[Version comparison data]
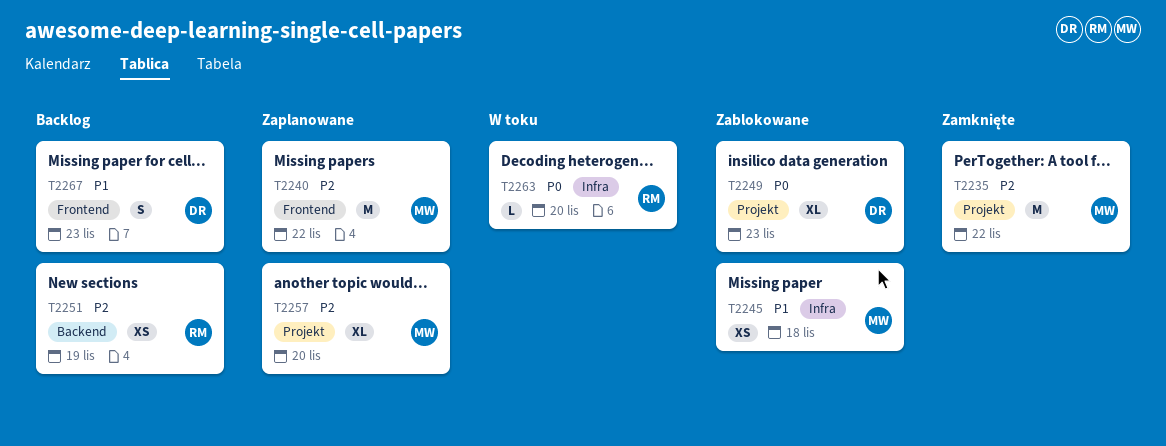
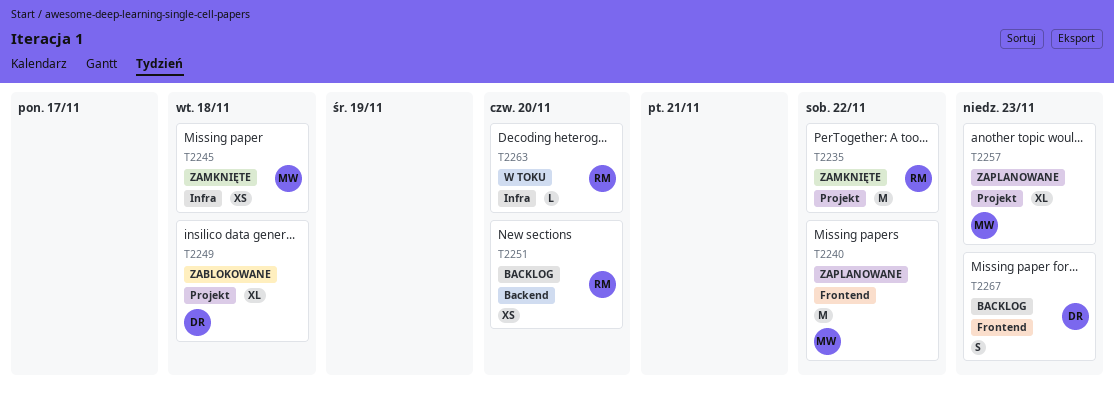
T2235, owner: MW -> RM
T2245, status: Zablokowane -> Zamknięte
T2249, due: Nov 23 -> Nov 18
T2251, due: Nov 19 -> Nov 20
T2257, due: Nov 20 -> Nov 23

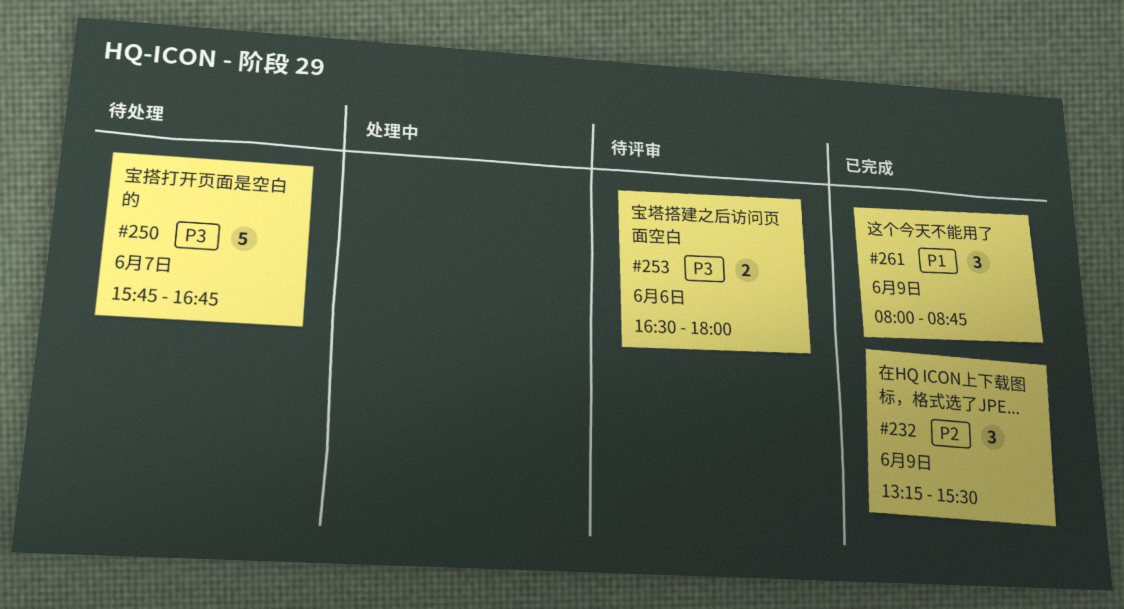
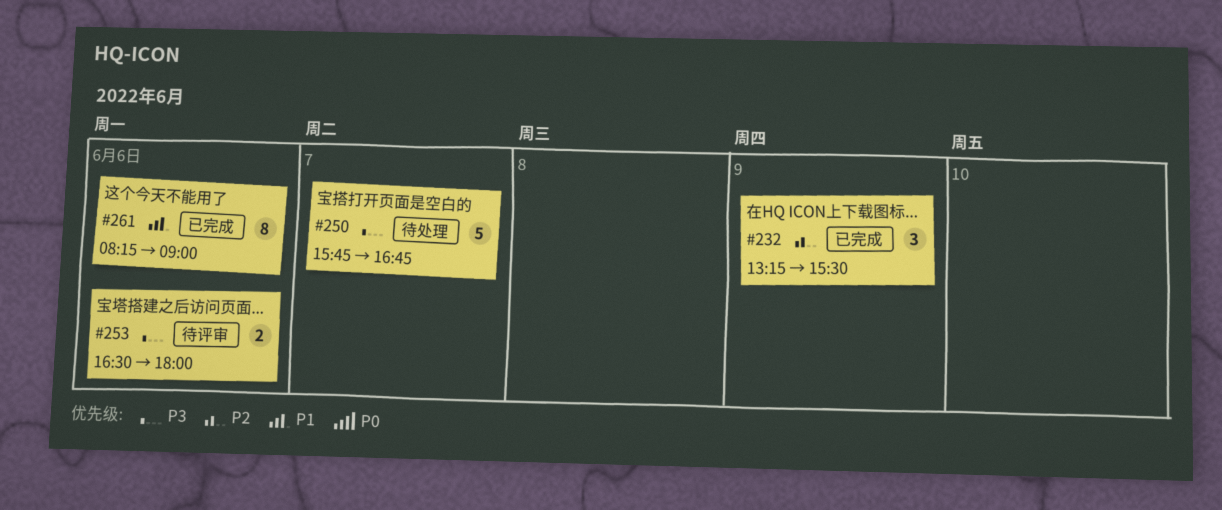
#261, estimate: 3 -> 8
#261, day: Jun 9 -> Jun 6
#261, begins: 08:00 -> 08:15
#261, ends: 08:45 -> 09:00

#### [What the task asks]
Your task is to retype, exactly and only, the lines from the line holding "T2257, due: Nov 20 -> Nov 23" through the final line of the data above, with both ends kept. Drop the pictures.

#### [Output below]
T2257, due: Nov 20 -> Nov 23

#261, estimate: 3 -> 8
#261, day: Jun 9 -> Jun 6
#261, begins: 08:00 -> 08:15
#261, ends: 08:45 -> 09:00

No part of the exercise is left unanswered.